Pulsar includes a built-in implementation initialized with runtimeCustomizerConfig. It enables you to pass a JSON document as customRuntimeOptions with certain properties to augment. To use this built-in implementation, set runtimeCustomizerClassName to org.apache.pulsar.functions.runtime.kubernetes.BasicKubernetesManifestCustomizer.

If both runtimeCustomizerConfig and customRuntimeOptions are provided and have conflicts, BasicKubernetesManifestCustomizer uses customRuntimeOptions to override runtimeCustomizerConfig.

Below is an example of configuring customRuntimeOptions.

  1. {
  2. "jobName": "jobname", // the k8s pod name to run this function instance
  3. "jobNamespace": "namespace", // the k8s namespace to run this function in
  4. "extractLabels": { // extra labels to attach to the statefulSet, service, and pods
  5. "extraLabel": "value"
  6. },
  7. "extraAnnotations": { // extra annotations to attach to the statefulSet, service, and pods
  8. "extraAnnotation": "value"
  9. },
  10. "nodeSelectorLabels": { // node selector labels to add on to the pod spec
  11. "customLabel": "value"
  12. },
  13. "tolerations": [ // tolerations to add to the pod spec
  14. {
  15. "key": "custom-key",
  16. "value": "value",
  17. "effect": "NoSchedule"
  18. }
  19. ],
  20. "resourceRequirements": { // values for cpu and memory should be defined as described here: https://kubernetes.io/docs/concepts/configuration/manage-compute-resources-container
  21. "requests": {
  22. "cpu": 1,
  23. "memory": "4G"
  24. },
  25. "limits": {
  26. "cpu": 2,
  27. "memory": "8G"
  28. }
  29. }
  30. }

How to define Pulsar resource names when running Pulsar in Kubernetes

If you run Pulsar Functions or connectors on Kubernetes, you need to follow the Kubernetes naming convention to define the names of your Pulsar resources, whichever admin interface you use.

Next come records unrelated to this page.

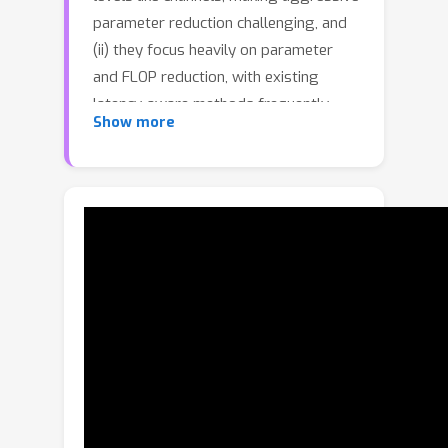
parameter reduction challenging, and
(ii) they focus heavily on parameter
and FLOP reduction, with existing
latency-aware methods frequently
Show more
relying on simplistic, suboptimal linear
models that fail to generalize well to
transformers, where multiple
interacting dimensions impact latency.
In this paper, we address both
limitations by introducing Multi-
Dimensional Pruning(MDP), a novel
paradigm that jointly optimizes across
a variety of pruning granularities—
including channels, query/key, heads,
embeddings, and blocks. MDP employs
an advanced latency modeling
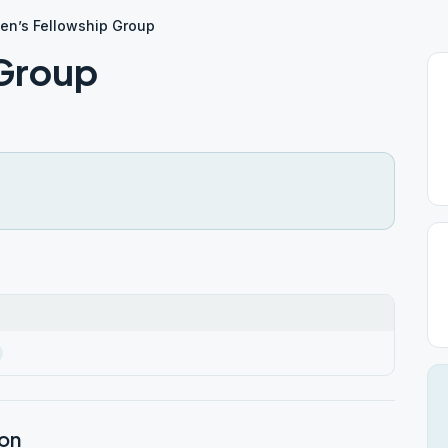
en’s Fellowship Group
 Group
ion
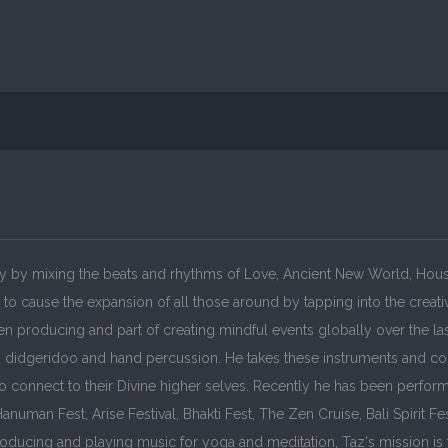
ly by mixing the beats and rhythms of Love, Ancient New World, House
l to cause the expansion of all those around by tapping into the crea
n producing and part of creating mindful events globally over the la
e, didgeridoo and hand percussion. He takes these instruments and co
o connect to their Divine higher selves. Recently he has been perfor
uman Fest, Arise Festival, Bhakti Fest, The Zen Cruise, Bali Spirit Fe
roducing and playing music for yoga and meditation, Taz's mission is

Kubernetes requires a name that can be used as a DNS subdomain name as defined in RFC 1123. Pulsar supports more legal characters than the Kubernetes naming convention. If you create a Pulsar resource name with special characters that are not supported by Kubernetes (for example, including colons in a Pulsar namespace name), Kubernetes runtime translates the Pulsar object names into Kubernetes resource labels which are in RFC 1123-compliant forms. Consequently, you can run functions or connectors using Kubernetes runtime. The rules for translating Pulsar object names into Kubernetes resource labels are as below:

  • Truncate to 63 characters

  • Replace the following characters with dashes (-):

    • Non-alphanumeric characters

    • Underscores (_)

    • Dots (.)

  • Replace beginning and ending non-alphanumeric characters with 0

Configure Kubernetes runtime - 图4tip

  • If you get an error in translating Pulsar object names into Kubernetes resource labels (for example, you may have a naming collision if your Pulsar object name is too long) or want to customize the translating rules, see customize Kubernetes runtime.
  • For how to configure Kubernetes runtime, see instructions.